## Work instructions
Copy out the records again. Change nothing.

(Extracted page text data)
::::::

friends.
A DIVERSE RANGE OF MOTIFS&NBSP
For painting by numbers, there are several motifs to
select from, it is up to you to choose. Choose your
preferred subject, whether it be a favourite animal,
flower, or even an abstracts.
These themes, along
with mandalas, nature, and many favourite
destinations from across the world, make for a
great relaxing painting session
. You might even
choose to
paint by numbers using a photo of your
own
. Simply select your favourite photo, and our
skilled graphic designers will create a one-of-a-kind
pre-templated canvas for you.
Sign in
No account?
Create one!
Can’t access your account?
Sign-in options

::::::

## Task answer
friends.
A DIVERSE RANGE OF MOTIFS&NBSP
For painting by numbers, there are several motifs to
select from, it is up to you to choose. Choose your
preferred subject, whether it be a favourite animal,
flower, or even an abstracts.
These themes, along
with mandalas, nature, and many favourite
destinations from across the world, make for a
great relaxing painting session
. You might even
choose to
paint by numbers using a photo of your
own
. Simply select your favourite photo, and our
skilled graphic designers will create a one-of-a-kind
pre-templated canvas for you.
Sign in
No account?
Create one!
Can’t access your account?
Sign-in options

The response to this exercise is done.